**Exercise directions:** Output all of the records word for word and drop the images.

**Data for the task:**

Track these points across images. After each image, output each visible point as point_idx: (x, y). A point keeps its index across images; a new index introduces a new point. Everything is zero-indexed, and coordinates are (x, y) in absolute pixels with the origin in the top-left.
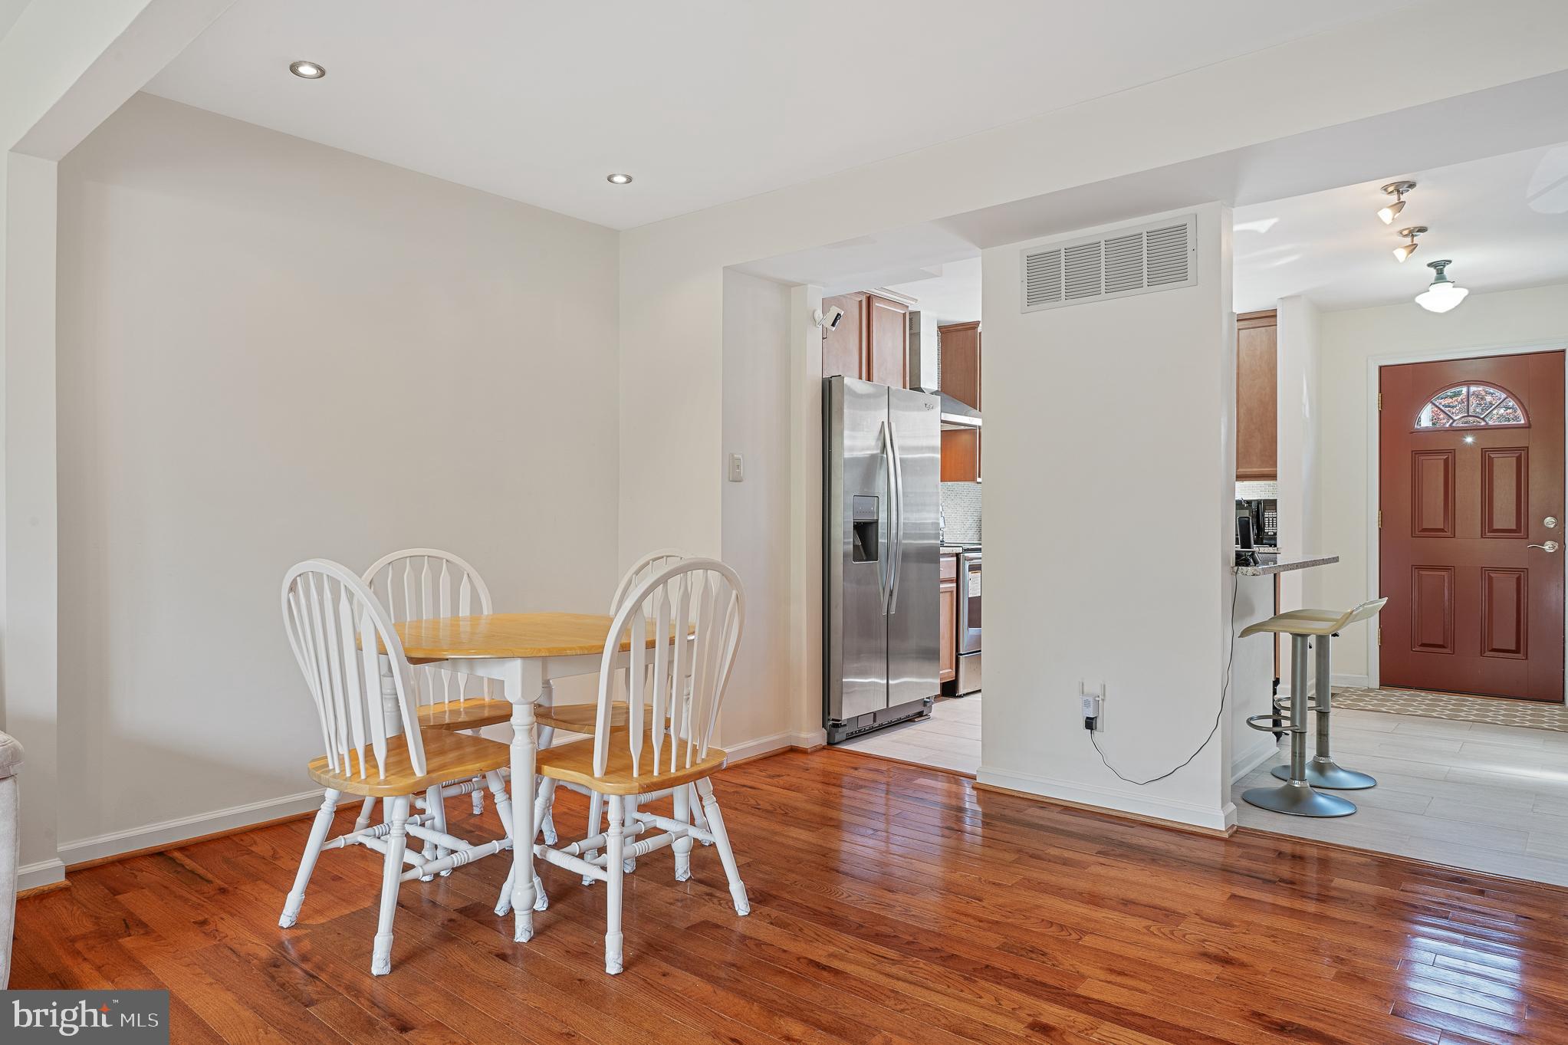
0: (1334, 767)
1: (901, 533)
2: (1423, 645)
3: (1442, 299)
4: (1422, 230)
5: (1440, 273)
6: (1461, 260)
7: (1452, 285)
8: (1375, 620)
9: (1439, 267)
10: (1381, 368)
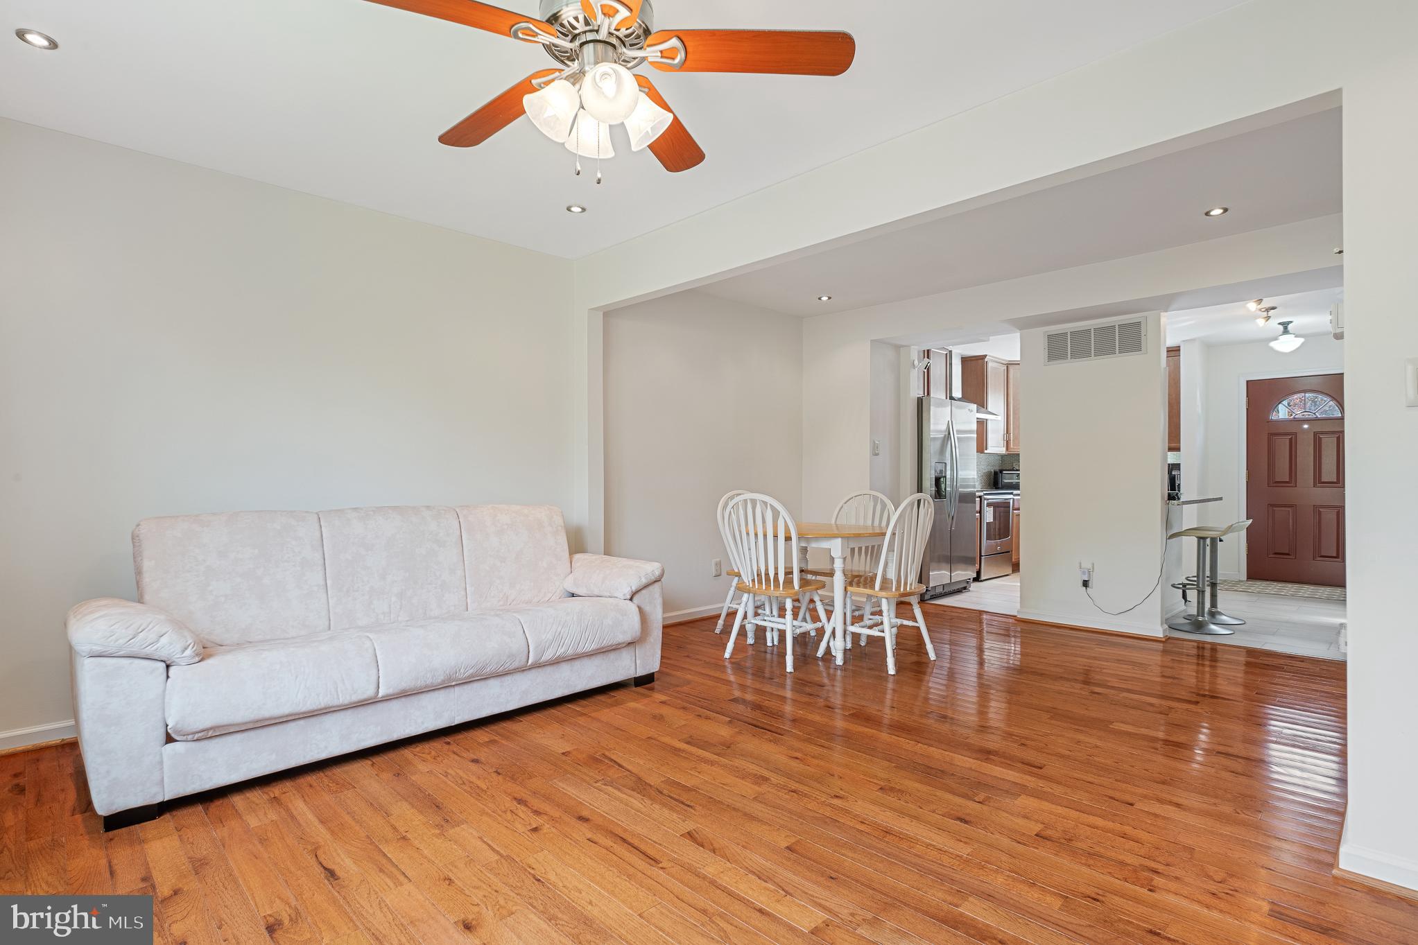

**Reply:**
Track these points across images. After each image, output each visible point as point_idx: (x, y). A point keeps its index across images; a new index introduces a new point. Everything is zero-indexed, and coordinates are (x, y) in absolute pixels with the origin in the top-left.
0: (1334, 767)
1: (901, 533)
2: (1423, 645)
3: (1442, 299)
4: (1422, 230)
5: (1440, 273)
6: (1461, 260)
7: (1452, 285)
8: (1375, 620)
9: (1439, 267)
10: (1381, 368)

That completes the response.